◆ Exercise brief:
From the Swift class-initialization pitch below, write out word for word the passage that starts with "Pitch: make class" and runs on through "be great. :-)".

◆ Text for analysis:
◆ ◆ ◆ ◆

Pitch: make class initialization complexity more progressively disclosed


(Chris Lattner) #1

Forward: This isn’t a concrete proposal, this an observation (originally from Joe Groff) of a problem that we hoped to have time to discuss and design in the Swift 3 timeframe, but which the core team won’t have time to drive. If anyone is interested in picking up this as a project to scope, design, and drive, that would be great. :-)

Class initialization in Swift support a wide array of knobs and concepts, including things like designated initializers, required initializers, convenience initializers, etc. These are all required by various common patterns in Cocoa and other OO systems, but has an unfortunate side effect: all of the complexity is foisted on you at once. This typically happens because you subclass a system framework and start getting errors about not fulfilling the requirements that may not be fully defining the behavior that would be required if another class comes along and derives from you.

◆ ◆ ◆ ◆

◆ Listed entries:
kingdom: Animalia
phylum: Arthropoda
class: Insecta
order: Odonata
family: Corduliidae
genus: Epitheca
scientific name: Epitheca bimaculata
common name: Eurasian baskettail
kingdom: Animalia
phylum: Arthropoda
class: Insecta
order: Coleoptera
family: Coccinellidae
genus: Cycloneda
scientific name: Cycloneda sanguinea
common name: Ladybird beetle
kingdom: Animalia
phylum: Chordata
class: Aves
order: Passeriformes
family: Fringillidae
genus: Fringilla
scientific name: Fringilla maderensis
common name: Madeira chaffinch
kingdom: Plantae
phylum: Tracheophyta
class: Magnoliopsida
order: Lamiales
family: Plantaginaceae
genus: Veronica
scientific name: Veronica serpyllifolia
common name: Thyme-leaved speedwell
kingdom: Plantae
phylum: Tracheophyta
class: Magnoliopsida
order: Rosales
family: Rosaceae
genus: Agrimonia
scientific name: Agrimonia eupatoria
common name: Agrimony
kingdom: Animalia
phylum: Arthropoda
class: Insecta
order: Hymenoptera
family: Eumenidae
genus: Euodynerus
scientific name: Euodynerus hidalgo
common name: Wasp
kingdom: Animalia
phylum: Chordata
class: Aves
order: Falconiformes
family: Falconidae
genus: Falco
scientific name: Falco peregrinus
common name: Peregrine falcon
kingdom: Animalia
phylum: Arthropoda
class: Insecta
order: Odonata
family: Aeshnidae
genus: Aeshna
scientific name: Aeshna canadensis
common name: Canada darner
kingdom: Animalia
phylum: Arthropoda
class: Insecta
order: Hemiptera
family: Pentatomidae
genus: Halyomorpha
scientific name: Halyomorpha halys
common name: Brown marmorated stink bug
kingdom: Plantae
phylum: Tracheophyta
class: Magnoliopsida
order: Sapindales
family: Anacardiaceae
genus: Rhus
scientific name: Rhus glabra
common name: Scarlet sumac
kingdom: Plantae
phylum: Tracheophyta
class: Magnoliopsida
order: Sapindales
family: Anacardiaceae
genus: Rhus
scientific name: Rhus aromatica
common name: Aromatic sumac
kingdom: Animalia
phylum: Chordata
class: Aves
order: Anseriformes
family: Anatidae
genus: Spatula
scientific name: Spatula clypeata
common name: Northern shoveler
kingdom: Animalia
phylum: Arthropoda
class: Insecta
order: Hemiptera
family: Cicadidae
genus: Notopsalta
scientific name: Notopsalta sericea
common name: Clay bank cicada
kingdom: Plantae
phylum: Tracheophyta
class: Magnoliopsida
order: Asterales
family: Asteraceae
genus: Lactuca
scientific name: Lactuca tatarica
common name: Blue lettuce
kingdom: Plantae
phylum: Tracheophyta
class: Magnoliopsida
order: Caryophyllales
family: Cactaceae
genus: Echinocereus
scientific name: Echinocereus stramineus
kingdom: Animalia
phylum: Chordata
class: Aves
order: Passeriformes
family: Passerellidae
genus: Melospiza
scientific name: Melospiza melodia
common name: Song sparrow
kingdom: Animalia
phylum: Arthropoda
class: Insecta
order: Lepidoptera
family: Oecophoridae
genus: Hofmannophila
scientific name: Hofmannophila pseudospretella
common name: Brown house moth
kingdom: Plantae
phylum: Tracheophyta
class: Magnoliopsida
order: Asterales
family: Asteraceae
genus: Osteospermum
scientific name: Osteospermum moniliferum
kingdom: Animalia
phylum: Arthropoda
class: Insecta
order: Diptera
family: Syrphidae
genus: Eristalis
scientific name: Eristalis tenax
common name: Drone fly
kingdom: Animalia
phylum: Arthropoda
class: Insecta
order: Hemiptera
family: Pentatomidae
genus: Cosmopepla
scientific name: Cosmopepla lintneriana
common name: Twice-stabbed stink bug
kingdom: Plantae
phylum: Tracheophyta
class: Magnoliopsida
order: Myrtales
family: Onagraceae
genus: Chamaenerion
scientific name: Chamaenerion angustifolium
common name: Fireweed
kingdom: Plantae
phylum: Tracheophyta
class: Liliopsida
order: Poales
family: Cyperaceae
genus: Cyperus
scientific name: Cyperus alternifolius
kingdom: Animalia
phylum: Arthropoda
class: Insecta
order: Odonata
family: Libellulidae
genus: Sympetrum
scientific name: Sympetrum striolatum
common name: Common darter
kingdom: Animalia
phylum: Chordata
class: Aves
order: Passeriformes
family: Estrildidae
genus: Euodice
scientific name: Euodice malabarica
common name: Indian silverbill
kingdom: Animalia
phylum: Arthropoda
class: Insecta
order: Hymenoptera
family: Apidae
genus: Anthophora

◆ ◆ ◆ ◆

◆ Answer:
Pitch: make class initialization complexity more progressively disclosed


(Chris Lattner) #1

Forward: This isn’t a concrete proposal, this an observation (originally from Joe Groff) of a problem that we hoped to have time to discuss and design in the Swift 3 timeframe, but which the core team won’t have time to drive. If anyone is interested in picking up this as a project to scope, design, and drive, that would be great. :-)